PROBLEM REQUIREMENTS: If a line below falls between the line with "51: (434, 255, 23.31)" and the line with "52: (290, 46, 996.73)", or is one of those two, output it exactly; output nothing else and no pictures.

───── DATA SECTION ─────

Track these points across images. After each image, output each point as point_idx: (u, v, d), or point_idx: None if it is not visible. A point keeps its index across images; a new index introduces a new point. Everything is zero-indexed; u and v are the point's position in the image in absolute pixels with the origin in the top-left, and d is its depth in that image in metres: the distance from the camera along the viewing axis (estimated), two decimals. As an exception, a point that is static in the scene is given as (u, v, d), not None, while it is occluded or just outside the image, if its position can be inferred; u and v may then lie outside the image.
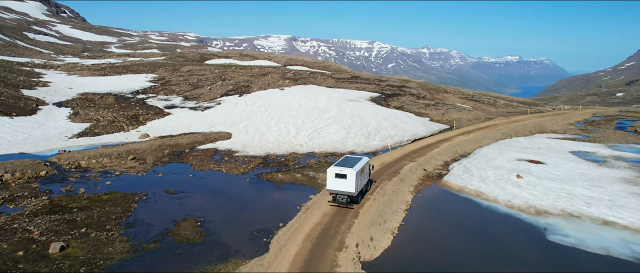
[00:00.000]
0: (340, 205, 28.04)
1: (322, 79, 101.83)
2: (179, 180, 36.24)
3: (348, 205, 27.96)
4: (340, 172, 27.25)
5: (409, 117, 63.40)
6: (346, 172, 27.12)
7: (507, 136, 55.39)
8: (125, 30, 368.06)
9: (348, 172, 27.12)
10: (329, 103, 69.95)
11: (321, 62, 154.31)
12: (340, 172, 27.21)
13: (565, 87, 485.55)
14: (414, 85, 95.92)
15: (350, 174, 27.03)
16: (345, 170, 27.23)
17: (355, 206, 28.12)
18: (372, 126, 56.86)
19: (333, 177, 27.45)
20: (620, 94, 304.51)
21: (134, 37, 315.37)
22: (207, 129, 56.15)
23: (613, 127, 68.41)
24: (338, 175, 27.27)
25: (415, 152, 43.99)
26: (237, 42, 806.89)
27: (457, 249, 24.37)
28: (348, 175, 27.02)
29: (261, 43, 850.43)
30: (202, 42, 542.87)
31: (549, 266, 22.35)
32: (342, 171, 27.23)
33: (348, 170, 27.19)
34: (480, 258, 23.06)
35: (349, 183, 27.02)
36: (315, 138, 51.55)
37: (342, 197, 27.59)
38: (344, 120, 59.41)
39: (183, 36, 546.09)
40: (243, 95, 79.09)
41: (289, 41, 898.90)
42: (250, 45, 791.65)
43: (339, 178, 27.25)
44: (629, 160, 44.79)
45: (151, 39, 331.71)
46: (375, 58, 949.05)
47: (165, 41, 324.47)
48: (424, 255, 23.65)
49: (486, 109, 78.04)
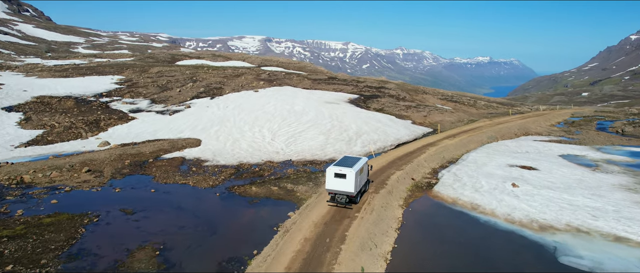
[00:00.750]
0: (338, 205, 27.58)
1: (298, 80, 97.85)
2: (138, 196, 31.63)
3: (346, 205, 27.52)
4: (339, 171, 26.89)
5: (391, 120, 60.15)
6: (345, 171, 26.75)
7: (493, 139, 52.79)
8: (93, 31, 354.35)
9: (347, 171, 26.73)
10: (306, 105, 66.08)
11: (297, 62, 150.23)
12: (340, 172, 26.85)
13: (534, 87, 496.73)
14: (392, 86, 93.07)
15: (350, 174, 26.62)
16: (344, 170, 26.84)
17: (341, 227, 24.35)
18: (353, 130, 53.29)
19: (332, 177, 27.08)
20: (586, 93, 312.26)
21: (103, 38, 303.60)
22: (175, 135, 51.35)
23: (594, 128, 67.09)
24: (337, 175, 26.91)
25: (400, 159, 40.59)
26: (211, 43, 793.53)
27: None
28: (347, 175, 26.64)
29: (235, 44, 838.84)
30: (175, 43, 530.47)
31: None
32: (342, 171, 26.83)
33: (347, 170, 26.81)
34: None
35: (348, 183, 26.69)
36: (293, 144, 47.55)
37: (341, 197, 27.21)
38: (323, 124, 55.65)
39: (155, 37, 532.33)
40: (215, 98, 74.32)
41: (264, 42, 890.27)
42: (224, 46, 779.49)
43: (338, 178, 26.91)
44: (621, 164, 42.68)
45: (121, 39, 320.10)
46: (350, 59, 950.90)
47: (136, 42, 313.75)
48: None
49: (467, 110, 75.71)
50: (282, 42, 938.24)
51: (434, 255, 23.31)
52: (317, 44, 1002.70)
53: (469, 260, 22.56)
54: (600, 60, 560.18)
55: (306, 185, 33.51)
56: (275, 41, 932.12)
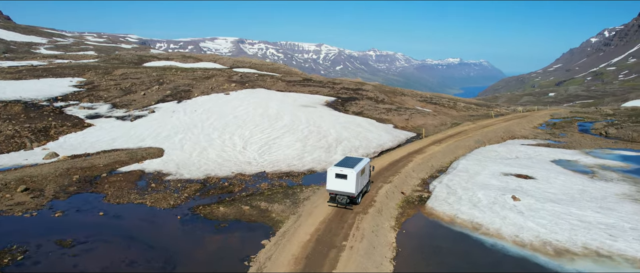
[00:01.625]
0: (338, 205, 27.15)
1: (271, 82, 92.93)
2: (83, 222, 26.29)
3: (347, 206, 27.13)
4: (340, 172, 26.48)
5: (371, 125, 56.15)
6: (347, 172, 26.36)
7: (480, 144, 49.51)
8: (58, 31, 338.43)
9: (348, 172, 26.34)
10: (281, 109, 61.37)
11: (270, 63, 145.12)
12: (341, 172, 26.44)
13: (503, 87, 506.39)
14: (370, 88, 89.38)
15: (351, 175, 26.22)
16: (345, 171, 26.42)
17: (327, 262, 19.84)
18: (332, 136, 48.97)
19: (333, 177, 26.66)
20: (552, 93, 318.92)
21: (67, 38, 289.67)
22: (135, 144, 45.70)
23: (576, 129, 65.15)
24: (338, 176, 26.52)
25: (387, 170, 36.47)
26: (183, 44, 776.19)
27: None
28: (348, 176, 26.24)
29: (207, 45, 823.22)
30: (144, 44, 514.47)
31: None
32: (343, 171, 26.42)
33: (349, 171, 26.40)
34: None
35: (349, 183, 26.27)
36: (267, 153, 42.79)
37: (341, 198, 26.80)
38: (299, 129, 51.11)
39: (124, 38, 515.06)
40: (182, 102, 68.63)
41: (236, 43, 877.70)
42: (196, 47, 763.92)
43: (339, 178, 26.51)
44: (617, 170, 39.96)
45: (87, 40, 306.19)
46: (323, 60, 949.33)
47: (103, 43, 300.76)
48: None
49: (448, 113, 72.68)
50: (255, 43, 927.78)
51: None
52: (290, 46, 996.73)
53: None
54: (564, 61, 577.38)
55: (282, 203, 28.89)
56: (248, 42, 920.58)
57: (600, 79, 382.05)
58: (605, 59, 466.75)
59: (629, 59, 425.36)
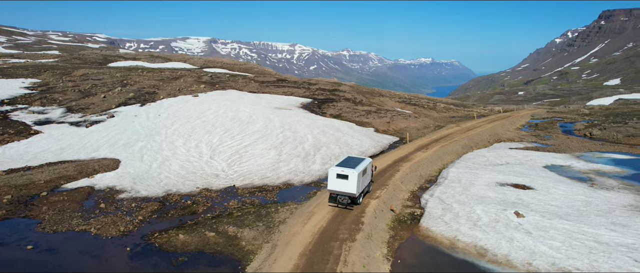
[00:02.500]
0: (339, 205, 26.77)
1: (244, 82, 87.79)
2: (2, 260, 21.06)
3: (347, 207, 26.76)
4: (342, 172, 26.12)
5: (351, 128, 52.09)
6: (348, 172, 25.99)
7: (468, 149, 46.20)
8: (19, 29, 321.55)
9: (350, 172, 25.97)
10: (254, 112, 56.60)
11: (243, 63, 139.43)
12: (342, 173, 26.09)
13: (474, 86, 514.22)
14: (347, 89, 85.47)
15: (352, 175, 25.86)
16: (347, 171, 26.05)
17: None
18: (309, 142, 44.61)
19: (334, 178, 26.33)
20: (521, 92, 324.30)
21: (29, 37, 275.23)
22: (87, 154, 40.06)
23: (559, 130, 63.02)
24: (340, 176, 26.18)
25: (372, 181, 32.42)
26: (153, 44, 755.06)
27: None
28: (350, 176, 25.89)
29: (179, 45, 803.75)
30: (113, 44, 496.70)
31: None
32: (344, 172, 26.07)
33: (350, 171, 26.03)
34: None
35: (350, 184, 25.89)
36: (237, 163, 38.01)
37: (343, 198, 26.42)
38: (274, 135, 46.54)
39: (92, 37, 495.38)
40: (146, 105, 62.82)
41: (209, 43, 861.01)
42: (168, 47, 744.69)
43: (340, 178, 26.16)
44: (614, 176, 37.24)
45: (51, 39, 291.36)
46: (297, 60, 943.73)
47: (68, 42, 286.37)
48: None
49: (429, 114, 69.50)
50: (228, 43, 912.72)
51: None
52: (264, 46, 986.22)
53: None
54: (531, 61, 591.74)
55: (254, 227, 24.35)
56: (220, 42, 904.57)
57: (565, 78, 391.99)
58: (569, 59, 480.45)
59: (590, 59, 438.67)
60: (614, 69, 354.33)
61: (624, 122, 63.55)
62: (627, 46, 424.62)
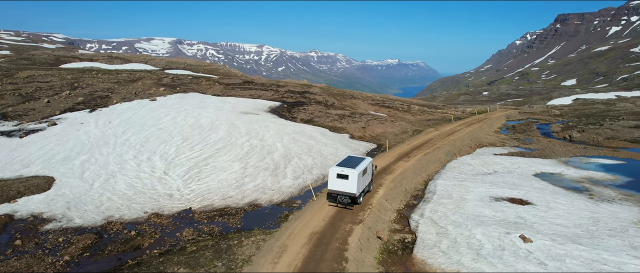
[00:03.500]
0: (338, 205, 26.52)
1: (207, 85, 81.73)
2: None
3: (347, 206, 26.48)
4: (342, 172, 25.84)
5: (325, 135, 47.45)
6: (348, 172, 25.68)
7: (451, 156, 42.51)
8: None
9: (350, 172, 25.66)
10: (217, 118, 51.11)
11: (207, 64, 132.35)
12: (342, 173, 25.80)
13: (440, 87, 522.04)
14: (317, 91, 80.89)
15: (353, 175, 25.55)
16: (347, 171, 25.77)
17: None
18: (279, 152, 39.63)
19: (335, 177, 26.06)
20: (486, 92, 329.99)
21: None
22: (15, 172, 33.55)
23: (537, 133, 60.74)
24: (340, 176, 25.88)
25: (352, 199, 27.90)
26: (116, 45, 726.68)
27: None
28: (350, 176, 25.60)
29: (143, 46, 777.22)
30: (72, 44, 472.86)
31: None
32: (344, 172, 25.80)
33: (350, 171, 25.71)
34: None
35: (350, 184, 25.61)
36: (195, 179, 32.58)
37: (343, 198, 26.06)
38: (239, 144, 41.28)
39: (48, 37, 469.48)
40: (96, 110, 56.07)
41: (174, 44, 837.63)
42: (131, 48, 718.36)
43: (340, 178, 25.89)
44: (609, 185, 34.32)
45: (2, 38, 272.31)
46: (265, 61, 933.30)
47: (21, 42, 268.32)
48: None
49: (404, 117, 65.86)
50: (194, 44, 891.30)
51: None
52: (231, 47, 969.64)
53: None
54: (494, 62, 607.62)
55: (212, 267, 19.24)
56: (186, 43, 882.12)
57: (526, 78, 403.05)
58: (529, 60, 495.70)
59: (548, 60, 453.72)
60: (570, 70, 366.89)
61: (599, 124, 62.02)
62: (581, 48, 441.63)
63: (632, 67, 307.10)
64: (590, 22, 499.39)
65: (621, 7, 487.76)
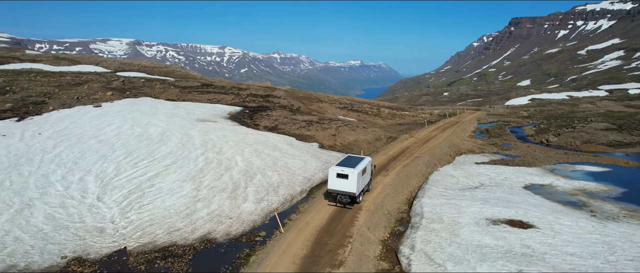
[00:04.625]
0: (337, 204, 26.56)
1: (161, 88, 74.49)
2: None
3: (346, 205, 26.43)
4: (341, 172, 25.74)
5: (291, 145, 42.15)
6: (348, 172, 25.57)
7: (432, 166, 38.34)
8: None
9: (350, 172, 25.55)
10: (169, 127, 44.80)
11: (164, 66, 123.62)
12: (342, 172, 25.70)
13: (401, 88, 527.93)
14: (281, 94, 75.45)
15: (352, 175, 25.45)
16: (347, 170, 25.64)
17: None
18: (239, 168, 34.01)
19: (335, 177, 25.96)
20: (446, 93, 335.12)
21: None
22: None
23: (513, 137, 58.12)
24: (340, 175, 25.77)
25: (326, 230, 22.82)
26: (69, 46, 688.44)
27: None
28: (350, 176, 25.49)
29: (99, 47, 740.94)
30: (19, 44, 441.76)
31: None
32: (344, 171, 25.67)
33: (350, 171, 25.59)
34: None
35: (350, 183, 25.54)
36: (136, 206, 26.47)
37: (343, 197, 26.12)
38: (192, 158, 35.34)
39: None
40: (26, 119, 48.18)
41: (133, 45, 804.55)
42: (86, 49, 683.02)
43: (340, 178, 25.77)
44: (606, 198, 31.11)
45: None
46: (227, 63, 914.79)
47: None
48: None
49: (375, 122, 61.62)
50: (154, 45, 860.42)
51: None
52: (192, 48, 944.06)
53: None
54: (453, 63, 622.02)
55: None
56: (145, 44, 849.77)
57: (484, 79, 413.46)
58: (487, 62, 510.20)
59: (504, 61, 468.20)
60: (525, 71, 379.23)
61: (571, 126, 60.17)
62: (534, 50, 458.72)
63: (580, 69, 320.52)
64: (541, 26, 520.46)
65: (568, 12, 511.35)
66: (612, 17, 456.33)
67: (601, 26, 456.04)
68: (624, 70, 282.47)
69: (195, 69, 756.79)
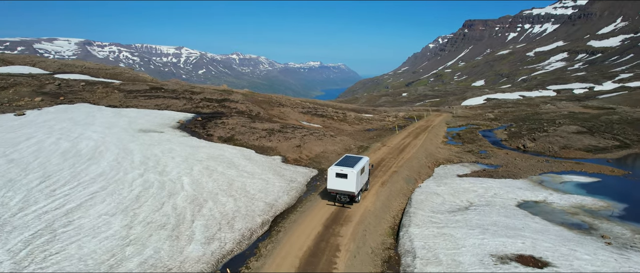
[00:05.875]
0: (336, 204, 26.61)
1: (103, 92, 65.87)
2: None
3: (344, 205, 26.52)
4: (341, 171, 25.70)
5: (250, 160, 35.96)
6: (347, 171, 25.58)
7: (412, 183, 33.45)
8: None
9: (349, 171, 25.55)
10: (105, 140, 37.45)
11: (111, 68, 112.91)
12: (341, 172, 25.67)
13: (361, 88, 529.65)
14: (239, 98, 68.79)
15: (351, 174, 25.49)
16: (346, 170, 25.64)
17: None
18: (186, 193, 27.54)
19: (334, 177, 25.91)
20: (405, 93, 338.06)
21: None
22: None
23: (487, 142, 54.76)
24: (339, 175, 25.75)
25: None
26: (10, 45, 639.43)
27: None
28: (349, 175, 25.53)
29: (45, 47, 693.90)
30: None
31: None
32: (343, 171, 25.65)
33: (349, 170, 25.60)
34: None
35: (349, 182, 25.60)
36: (38, 259, 19.48)
37: (342, 197, 26.21)
38: (128, 181, 28.49)
39: None
40: None
41: (83, 45, 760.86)
42: (29, 48, 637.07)
43: (340, 178, 25.76)
44: (607, 216, 27.39)
45: None
46: (184, 64, 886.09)
47: None
48: None
49: (342, 128, 56.44)
50: (106, 45, 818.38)
51: None
52: (147, 49, 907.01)
53: None
54: (410, 64, 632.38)
55: None
56: (97, 44, 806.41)
57: (440, 79, 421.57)
58: (442, 63, 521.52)
59: (459, 62, 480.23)
60: (479, 72, 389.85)
61: (543, 130, 57.70)
62: (487, 52, 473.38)
63: (529, 69, 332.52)
64: (493, 28, 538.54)
65: (516, 16, 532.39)
66: (556, 21, 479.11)
67: (546, 29, 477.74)
68: (568, 71, 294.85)
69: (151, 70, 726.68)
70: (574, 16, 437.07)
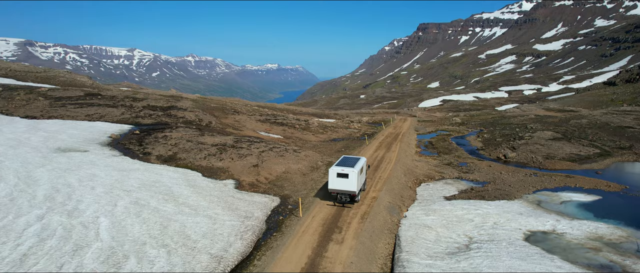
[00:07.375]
0: (337, 204, 26.64)
1: (24, 100, 55.43)
2: None
3: (345, 204, 26.64)
4: (342, 171, 25.83)
5: (194, 187, 28.44)
6: (348, 171, 25.76)
7: (396, 213, 27.28)
8: None
9: (350, 171, 25.74)
10: (3, 165, 28.65)
11: (43, 70, 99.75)
12: (342, 172, 25.81)
13: (319, 91, 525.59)
14: (188, 105, 60.42)
15: (352, 174, 25.67)
16: (347, 170, 25.81)
17: None
18: (100, 245, 19.80)
19: (335, 177, 25.98)
20: (363, 95, 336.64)
21: None
22: None
23: (463, 151, 50.03)
24: (340, 175, 25.88)
25: None
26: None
27: None
28: (350, 175, 25.71)
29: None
30: None
31: None
32: (344, 171, 25.81)
33: (349, 170, 25.79)
34: None
35: (350, 182, 25.77)
36: None
37: (343, 197, 26.26)
38: (18, 227, 20.32)
39: None
40: None
41: (23, 46, 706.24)
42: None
43: (340, 178, 25.89)
44: (632, 250, 22.51)
45: None
46: (137, 66, 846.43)
47: None
48: None
49: (305, 138, 49.73)
50: (50, 46, 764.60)
51: None
52: (97, 50, 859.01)
53: None
54: (367, 66, 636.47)
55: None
56: (40, 45, 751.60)
57: (397, 81, 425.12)
58: (398, 65, 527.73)
59: (415, 65, 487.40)
60: (433, 74, 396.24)
61: (518, 137, 53.83)
62: (440, 54, 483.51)
63: (482, 71, 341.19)
64: (446, 31, 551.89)
65: (468, 20, 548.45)
66: (504, 25, 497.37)
67: (495, 33, 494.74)
68: (517, 73, 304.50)
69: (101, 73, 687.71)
70: (520, 21, 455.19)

─────

TASK ANSWER:
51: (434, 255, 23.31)
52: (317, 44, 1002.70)
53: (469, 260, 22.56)
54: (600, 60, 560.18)
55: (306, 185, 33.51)
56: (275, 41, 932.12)
[00:01.625]
0: (338, 205, 27.15)
1: (271, 82, 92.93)
2: (83, 222, 26.29)
3: (347, 206, 27.13)
4: (340, 172, 26.48)
5: (371, 125, 56.15)
6: (347, 172, 26.36)
7: (480, 144, 49.51)
8: (58, 31, 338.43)
9: (348, 172, 26.34)
10: (281, 109, 61.37)
11: (270, 63, 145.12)
12: (341, 172, 26.44)
13: (503, 87, 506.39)
14: (370, 88, 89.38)
15: (351, 175, 26.22)
16: (345, 171, 26.42)
17: (327, 262, 19.84)
18: (332, 136, 48.97)
19: (333, 177, 26.66)
20: (552, 93, 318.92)
21: (67, 38, 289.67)
22: (135, 144, 45.70)
23: (576, 129, 65.15)
24: (338, 176, 26.52)
25: (387, 170, 36.47)
26: (183, 44, 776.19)
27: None
28: (348, 176, 26.24)
29: (207, 45, 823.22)
30: (144, 44, 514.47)
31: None
32: (343, 171, 26.42)
33: (349, 171, 26.40)
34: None
35: (349, 183, 26.27)
36: (267, 153, 42.79)
37: (341, 198, 26.80)
38: (299, 129, 51.11)
39: (124, 38, 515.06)
40: (182, 102, 68.63)
41: (236, 43, 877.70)
42: (196, 47, 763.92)
43: (339, 178, 26.51)
44: (617, 170, 39.96)
45: (87, 40, 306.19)
46: (323, 60, 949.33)
47: (103, 43, 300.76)
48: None
49: (448, 113, 72.68)
50: (255, 43, 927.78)
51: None
52: (290, 46, 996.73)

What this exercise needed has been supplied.